O que aconteceu: na Fórmula 1 de 2026, as unidades de potência e a aerodinâmica mudaram significativamente, levando a uma nova forma de arrancar e competir. O Bahrein recebeu a apresentação das mudanças e explicou como os procedimentos de partida evoluíram.
Quem está envolvido: o diretor de prova da F1, Rui Marques, explicou as alterações. Os novos monolugares reduzem o espaço livre entre carros, com 22 carros na grelha, incluindo a Cadillac como 11.ª equipa, aumentando o tráfego na largada.
Quando e onde: as alterações foram discutidas no Bahrein, após testes de Janeiro e Fevereiro. Os dois primeiros Grandes Prémios de 2026 serão disputados na Austrália e na China, com ajustes também pertinentes às largadas.
Arranque: por que as mudanças são necessárias
Os testes ajudaram a reformular o procedimento de arranque, que passou a exigir mais tempo para que todos os pilotos estejam prontos. O novo intervalo de cinco segundos reflete as características dos motores.
Estratégia de arranque e uso do straight mode
Na Austrália e na China, o straight mode substitui o DRS e fica ativo nas rectas, sempre que a diferença entre carros for inferior a 1 segundo. A limitação até à primeira curva evita surpresas na largada.

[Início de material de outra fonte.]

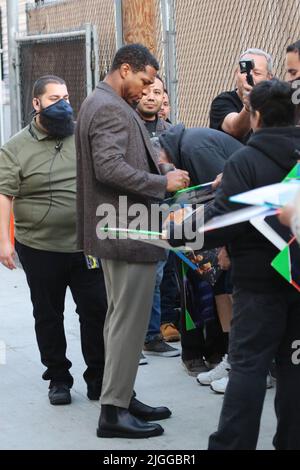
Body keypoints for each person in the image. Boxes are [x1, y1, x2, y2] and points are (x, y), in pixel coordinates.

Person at [169, 79, 300, 450]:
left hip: (258, 289)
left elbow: (221, 219)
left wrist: (179, 231)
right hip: (297, 283)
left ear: (255, 116)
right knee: (294, 368)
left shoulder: (246, 161)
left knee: (248, 367)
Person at [76, 44, 190, 439]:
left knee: (119, 319)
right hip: (128, 230)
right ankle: (113, 413)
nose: (145, 90)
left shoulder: (102, 101)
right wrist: (163, 182)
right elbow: (109, 168)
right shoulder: (108, 106)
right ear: (125, 69)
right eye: (143, 81)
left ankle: (121, 396)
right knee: (128, 322)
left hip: (121, 227)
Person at [0, 75, 107, 405]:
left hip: (85, 245)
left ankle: (99, 377)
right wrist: (5, 241)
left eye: (66, 97)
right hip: (39, 247)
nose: (63, 104)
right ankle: (58, 378)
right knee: (48, 315)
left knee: (97, 311)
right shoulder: (15, 148)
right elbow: (4, 194)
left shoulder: (82, 136)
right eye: (54, 99)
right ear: (36, 104)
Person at [158, 124, 242, 377]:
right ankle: (215, 355)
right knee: (204, 290)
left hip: (227, 229)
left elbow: (222, 201)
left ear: (161, 153)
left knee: (226, 291)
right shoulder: (185, 147)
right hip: (201, 228)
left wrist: (226, 247)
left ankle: (233, 358)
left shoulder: (195, 147)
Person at [136, 75, 180, 358]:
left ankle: (152, 334)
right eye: (146, 91)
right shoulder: (128, 126)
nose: (152, 96)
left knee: (161, 273)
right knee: (137, 277)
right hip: (136, 209)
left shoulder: (172, 131)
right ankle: (133, 338)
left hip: (167, 209)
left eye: (158, 92)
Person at [210, 48, 273, 143]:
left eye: (257, 73)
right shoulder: (223, 101)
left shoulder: (275, 104)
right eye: (244, 71)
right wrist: (248, 107)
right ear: (236, 73)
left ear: (269, 78)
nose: (249, 77)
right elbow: (235, 130)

Unidade de potência: impacto técnico
A eliminação do motor elétrico MGU-H cria atraso no turbo, que depende dos gases de escape e da rotação do motor. Este atraso complica o equilíbrio para a potência máxima no arranque.
Procedimento de largada e perceção visual
Após a volta de instalação, os painéis azuis piscam por cinco segundos antes do início com as luzes. Caso não ocorram problemas, as restrições desaparecem a partir do Japão.
Qualificação: alterações no formato
Com mais dois carros em pista, serão eliminados seis pilotos no Q1 (18 minutos) e mais seis no Q2 (15 minutos). O Q3 passa a ter 10 carros e dura 13 minutos.
Aerodinâmica, peso e evolução tecnológica
Os carros ficaram mais compactos e pesados menos devido à eliminação do MGU-H, exigindo novas soluções aerodinâmicas e de tolerância de estruturas, incluindo difusores maiores e aberturas ampliadas.
Potência elétrica e novo ciclo estratégico
A eletrificação ganhou peso, com modos boost e recharge. A recuperação de energia oferece resposta adicional para ataques ou defesas durante as voltas decisivas.
Mudanças de referências técnicas
O efeito de solo, túneis Venturi e o retorno de fundos planos entraram para a história. As asas dianteiras e traseiras foram redesenhadas e as coberturas das rodas dianteiras foram removidas.
Combustível e sustentabilidade
Os combustíveis passam a ser sustentáveis, derivados de matérias-primas avançadas, resíduos de indústrias ou lixo orgânico, acompanhando a transformação tecnológica dos bólides.